======== Supplied data ========
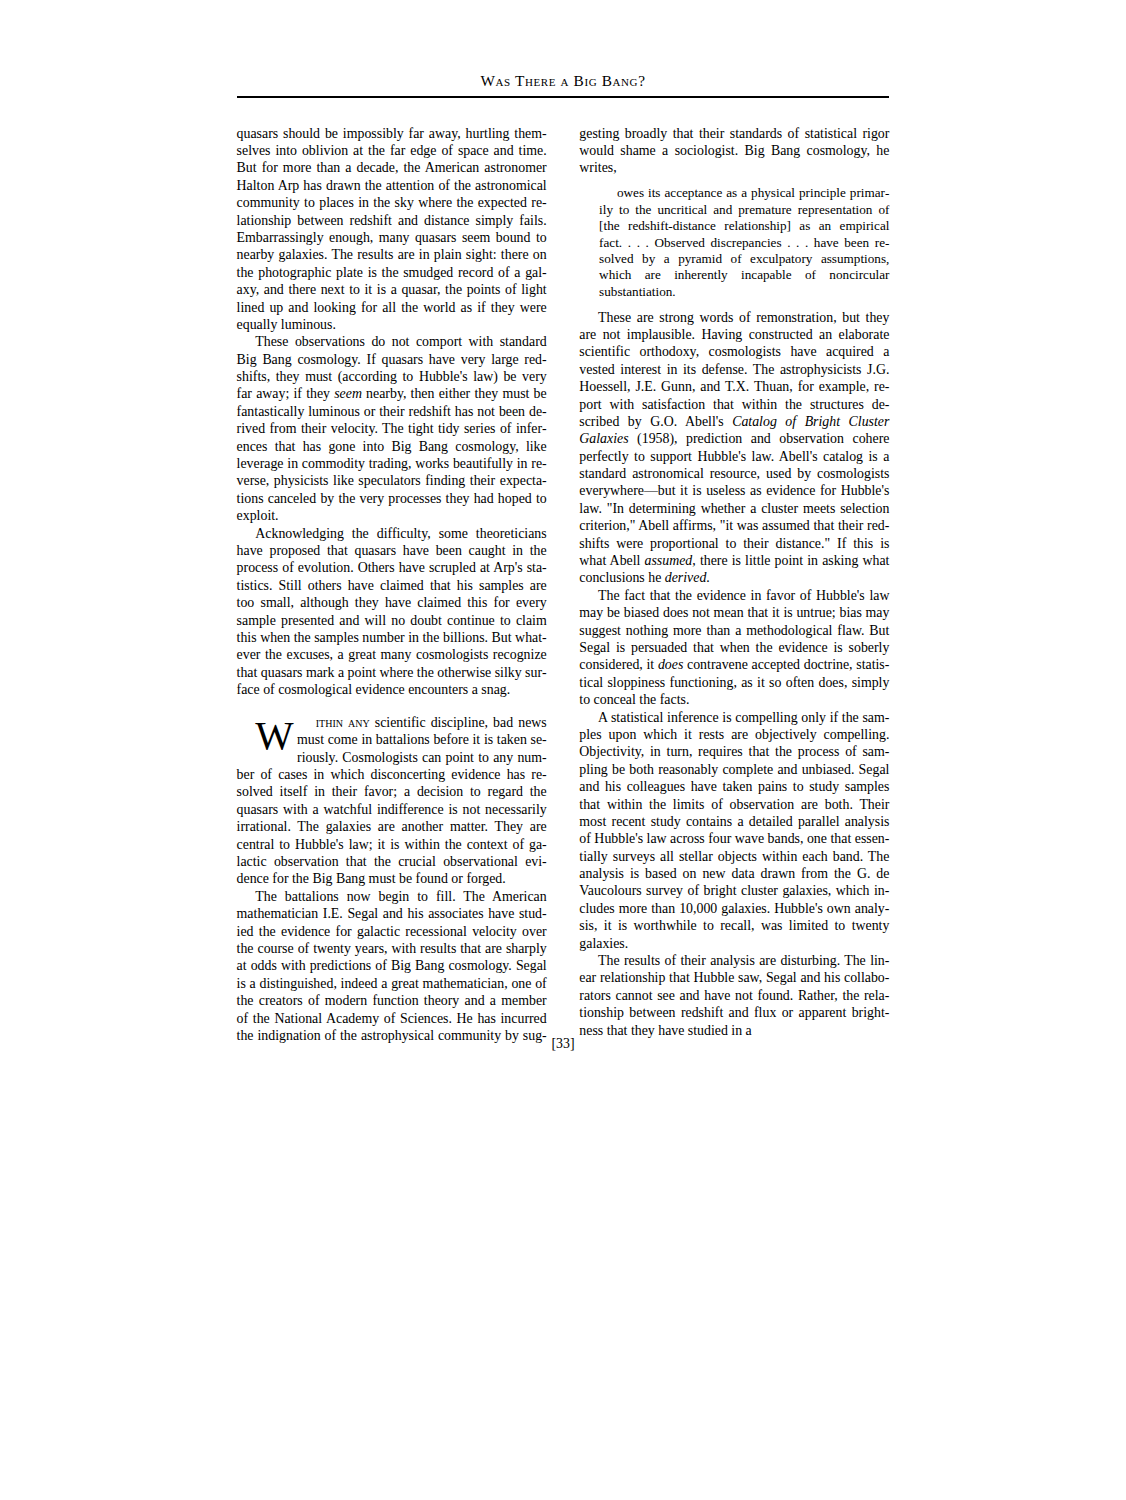Was There a Big Bang?
quasars should be impossibly far away, hurtling themselves into oblivion at the far edge of space and time. But for more than a decade, the American astronomer Halton Arp has drawn the attention of the astronomical community to places in the sky where the expected relationship between redshift and distance simply fails. Embarrassingly enough, many quasars seem bound to nearby galaxies. The results are in plain sight: there on the photographic plate is the smudged record of a galaxy, and there next to it is a quasar, the points of light lined up and looking for all the world as if they were equally luminous.
These observations do not comport with standard Big Bang cosmology. If quasars have very large redshifts, they must (according to Hubble's law) be very far away; if they seem nearby, then either they must be fantastically luminous or their redshift has not been derived from their velocity. The tight tidy series of inferences that has gone into Big Bang cosmology, like leverage in commodity trading, works beautifully in reverse, physicists like speculators finding their expectations canceled by the very processes they had hoped to exploit.
Acknowledging the difficulty, some theoreticians have proposed that quasars have been caught in the process of evolution. Others have scrupled at Arp's statistics. Still others have claimed that his samples are too small, although they have claimed this for every sample presented and will no doubt continue to claim this when the samples number in the billions. But whatever the excuses, a great many cosmologists recognize that quasars mark a point where the otherwise silky surface of cosmological evidence encounters a snag.
Within any scientific discipline, bad news must come in battalions before it is taken seriously. Cosmologists can point to any number of cases in which disconcerting evidence has resolved itself in their favor; a decision to regard the quasars with a watchful indifference is not necessarily irrational. The galaxies are another matter. They are central to Hubble's law; it is within the context of galactic observation that the crucial observational evidence for the Big Bang must be found or forged.
The battalions now begin to fill. The American mathematician I.E. Segal and his associates have studied the evidence for galactic recessional velocity over the course of twenty years, with results that are sharply at odds with predictions of Big Bang cosmology. Segal is a distinguished, indeed a great mathematician, one of the creators of modern function theory and a member of the National Academy of Sciences. He has incurred the indignation of the astrophysical community by suggesting broadly that their standards of statistical rigor would shame a sociologist. Big Bang cosmology, he writes,
owes its acceptance as a physical principle primarily to the uncritical and premature representation of [the redshift-distance relationship] as an empirical fact. . . . Observed discrepancies . . . have been resolved by a pyramid of exculpatory assumptions, which are inherently incapable of noncircular substantiation.
These are strong words of remonstration, but they are not implausible. Having constructed an elaborate scientific orthodoxy, cosmologists have acquired a vested interest in its defense. The astrophysicists J.G. Hoessell, J.E. Gunn, and T.X. Thuan, for example, report with satisfaction that within the structures described by G.O. Abell's Catalog of Bright Cluster Galaxies (1958), prediction and observation cohere perfectly to support Hubble's law. Abell's catalog is a standard astronomical resource, used by cosmologists everywhere—but it is useless as evidence for Hubble's law. "In determining whether a cluster meets selection criterion," Abell affirms, "it was assumed that their redshifts were proportional to their distance." If this is what Abell assumed, there is little point in asking what conclusions he derived.
The fact that the evidence in favor of Hubble's law may be biased does not mean that it is untrue; bias may suggest nothing more than a methodological flaw. But Segal is persuaded that when the evidence is soberly considered, it does contravene accepted doctrine, statistical sloppiness functioning, as it so often does, simply to conceal the facts.
A statistical inference is compelling only if the samples upon which it rests are objectively compelling. Objectivity, in turn, requires that the process of sampling be both reasonably complete and unbiased. Segal and his colleagues have taken pains to study samples that within the limits of observation are both. Their most recent study contains a detailed parallel analysis of Hubble's law across four wave bands, one that essentially surveys all stellar objects within each band. The analysis is based on new data drawn from the G. de Vaucolours survey of bright cluster galaxies, which includes more than 10,000 galaxies. Hubble's own analysis, it is worthwhile to recall, was limited to twenty galaxies.
The results of their analysis are disturbing. The linear relationship that Hubble saw, Segal and his collaborators cannot see and have not found. Rather, the relationship between redshift and flux or apparent brightness that they have studied in a
[33]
========
Wherever a line of the data holds "scientific", copy that line.

Within any scientific discipline, bad news must come in battalions before it is taken seriously. Cosmologists can point to any number of cases in which disconcerting evidence has resolved itself in their favor; a decision to regard the quasars with a watchful indifference is not necessarily irrational. The galaxies are another matter. They are central to Hubble's law; it is within the context of galactic observation that the crucial observational evidence for the Big Bang must be found or forged.
These are strong words of remonstration, but they are not implausible. Having constructed an elaborate scientific orthodoxy, cosmologists have acquired a vested interest in its defense. The astrophysicists J.G. Hoessell, J.E. Gunn, and T.X. Thuan, for example, report with satisfaction that within the structures described by G.O. Abell's Catalog of Bright Cluster Galaxies (1958), prediction and observation cohere perfectly to support Hubble's law. Abell's catalog is a standard astronomical resource, used by cosmologists everywhere—but it is useless as evidence for Hubble's law. "In determining whether a cluster meets selection criterion," Abell affirms, "it was assumed that their redshifts were proportional to their distance." If this is what Abell assumed, there is little point in asking what conclusions he derived.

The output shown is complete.